§ **Exercise brief**
In the passage on knee replacements, translate this sentence into Spanish: "The replacement joint has stems that are inserted into the thigh and shin bones, with a piece of plastic sandwiched between two metal components for smooth movement."

§ **Passage shown**

■ ■ ■

Up to 80,000 total knee replacements are performed each year in the UK. The good news is the surgery has a very high success rate, with 98 per cent of patients returning to their original level of activity, says Haroon Mann, a specialist orthopaedic surgeon at the Royal Free Hospital in London and the Twenty-five Harley Street clinic.
While a new knee will last about 15 to 20 years, as this picture shows, things can go horribly wrong if there’s an accident.
This is an image to make anyone who’s had joint replacement surgery wince: the picture shows a new knee that has slipped out of place
‘It’s likely that the patient had a fall,’ says Mr Mann. ‘It would have been quite a tumble for the joint to slip out like this.
‘You would definitely know if this happened to you. It would be extremely painful and/or the knee would be locked and you would be unable to walk. The patient would have needed surgery to repair or even replace the joint,’ he says.
This image was posted on Figure 1, a website where doctors around the world share medical images and canvass their colleagues’ opinions.
In a standard knee replacement, the new joint is comprised of metal and plastic parts, which come in an array of sizes and shapes and may even be bespoke to fit a certain patient.
Up to 80,000 total knee replacements are performed each year in the UK
The replacement joint has stems that are inserted into the thigh and shin bones, with a piece of plastic sandwiched between two metal components for smooth movement.
‘The device here is a more complex prosthesis than the one used in standard knee replacement surgery,’ says Mr Mann.
Known as a hinged prosthesis, it is connected by a hinge held in place with a bolt connecting the two components. It’s the kind of replacement given to someone whose original knee replacement has worn out, or whose bone in the area has been destroyed due to an infection or tumour.
‘This more complex operation is performed in less than 10 per cent of knee replacement cases and only at specialist centres,’ explains Mr Mann.
As with a regular knee replacement, there is a small risk of dislocation if the patient falls over, or because of infection or the loosening of the components, he adds.
‘However, this is rare and you can reduce the risk with exercises to keep the muscles strong and the joint supple.’

■ ■ ■

§ **Record extracts**
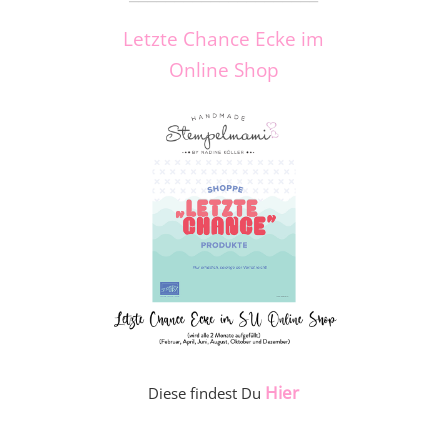
Letzte Chance Ecke im
Online Shop
Hier
Diese findest Du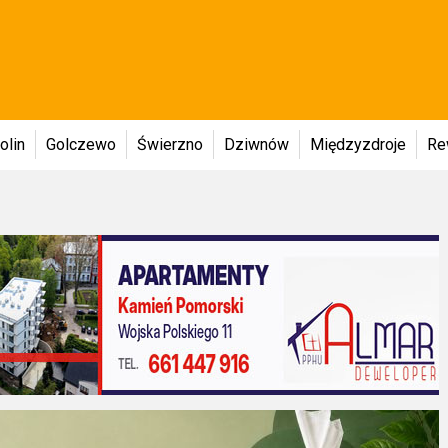
olin
Golczewo
Świerzno
Dziwnów
Międzyzdroje
Re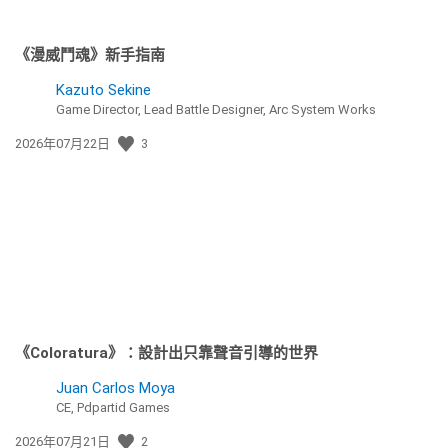
《漫威鬥魂》新手指南
Kazuto Sekine
Game Director, Lead Battle Designer, Arc System Works
發
2026年07月22日
3
佈
日
期:
《Coloratura》：設計出只靠聲音引導的世界
Juan Carlos Moya
CE, Pdpartid Games
發
2026年07月21日
2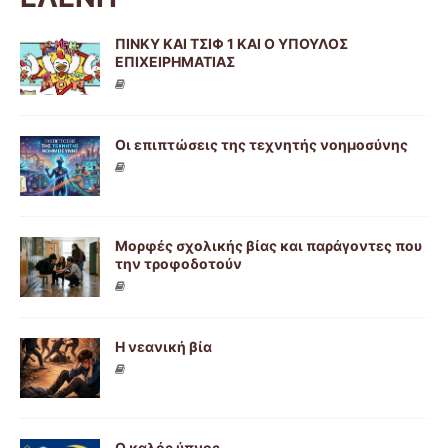
ΠΙΝΚΥ ΚΑΙ ΤΣΙΦ 1 ΚΑΙ Ο ΥΠΟΥΛΟΣ
ΕΠΙΧΕΙΡΗΜΑΤΙΑΣ
Οι επιπτώσεις της τεχνητής νοημοσύνης
Μορφές σχολικής βίας και παράγοντες που
την τροφοδοτούν
Η νεανική βία
Ο καλός ύπνος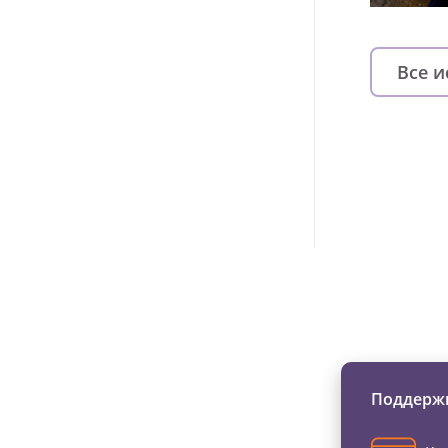
Все 
Изменяйте жи
Поддержи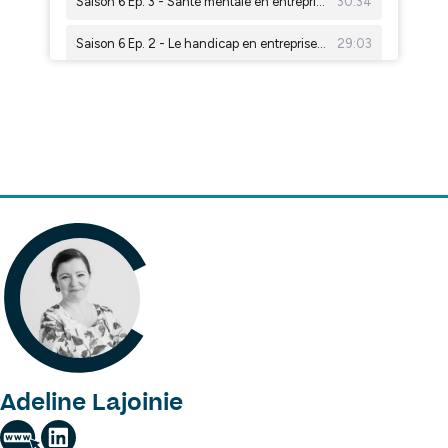
Adeline Lajoinie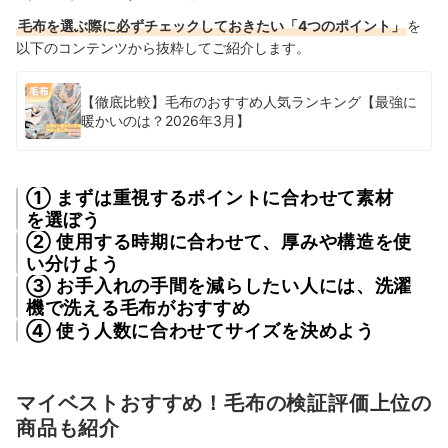
毛布を選ぶ際に必ずチェックしておきたい「4つのポイント」
を
以下のコンテンツから抜粋してご紹介します。
【徹底比較】毛布のおすすめ人気ランキング【最強に
暖かいのは？2026年3月】
① まずは重視するポイントに合わせて素材
を選ぼう
② 使用する時期に合わせて、厚みや構造を使
い分けよう
③ お手入れの手間を減らしたい人には、洗濯
機で洗える毛布がおすすめ
④ 使う人数に合わせてサイズを決めよう
マイベストおすすめ！毛布の検証評価上位の
商品も紹介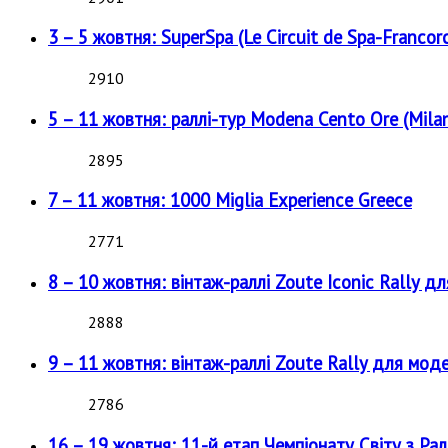
3 – 5 жовтня: SuperSpa (Le Circuit de Spa-Francor
2910
5 – 11 жовтня: раллі-тур Modena Cento Ore (Milan
2895
7 – 11 жовтня: 1000 Miglia Experience Greece
2771
8 – 10 жовтня: вінтаж-раллі Zoute Iconic Rally д
2888
9 – 11 жовтня: вінтаж-раллі Zoute Rally для мод
2786
16 – 19 жовтня: 11-й етап Чемпіонату Світу з Рал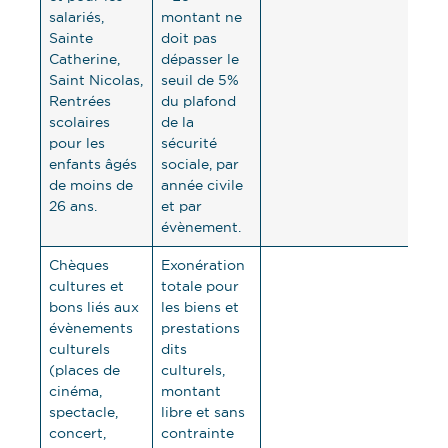
salariés,
montant ne
Sainte
doit pas
Catherine,
dépasser le
Saint Nicolas,
seuil de 5%
Rentrées
du plafond
scolaires
de la
pour les
sécurité
enfants âgés
sociale, par
de moins de
année civile
26 ans.
et par
évènement.
Chèques
Exonération
cultures et
totale pour
bons liés aux
les biens et
évènements
prestations
culturels
dits
(places de
culturels,
cinéma,
montant
spectacle,
libre et sans
concert,
contrainte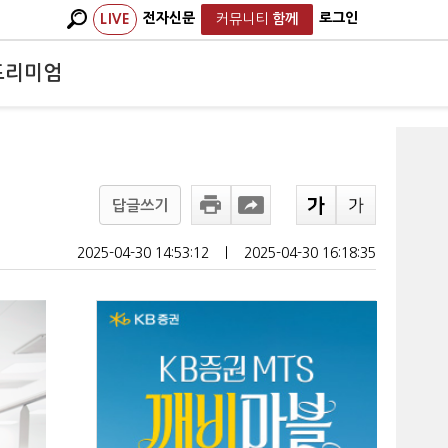
전자신문
로그인
LIVE
커뮤니티
함께
프리미엄
답글쓰기
2025-04-30 14:53:12
ㅣ
2025-04-30 16:18:35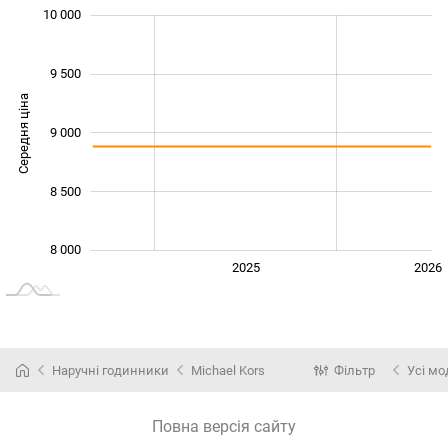
10 000
 500
 000
 500
9 500
Середня ціна
9 000
10 000
8 500
8 000
2024
2027
2025
2026
L
Наручні годинники
Michael Kors
Фільтр
Усі мо
Повна версія сайту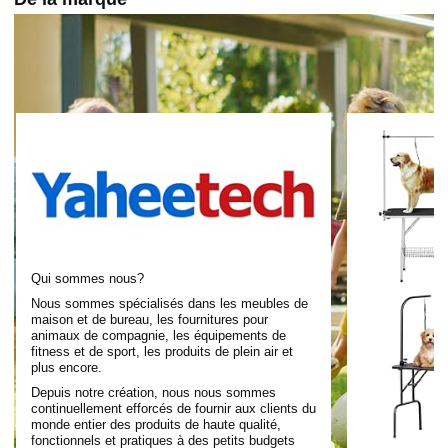
Qui sommes nous?
Nous sommes spécialisés dans les meubles de
maison et de bureau, les fournitures pour
animaux de compagnie, les équipements de
fitness et de sport, les produits de plein air et
plus encore.
Depuis notre création, nous nous sommes
continuellement efforcés de fournir aux clients du
monde entier des produits de haute qualité,
fonctionnels et pratiques à des petits budgets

■ ■ ■

§ **Output for this task**
La articulación de reemplazo tiene vástagos que se insertan en los huesos del muslo y de la espinilla, con una pieza de plástico intercalada entre dos componentes metálicos para lograr un movimiento suave.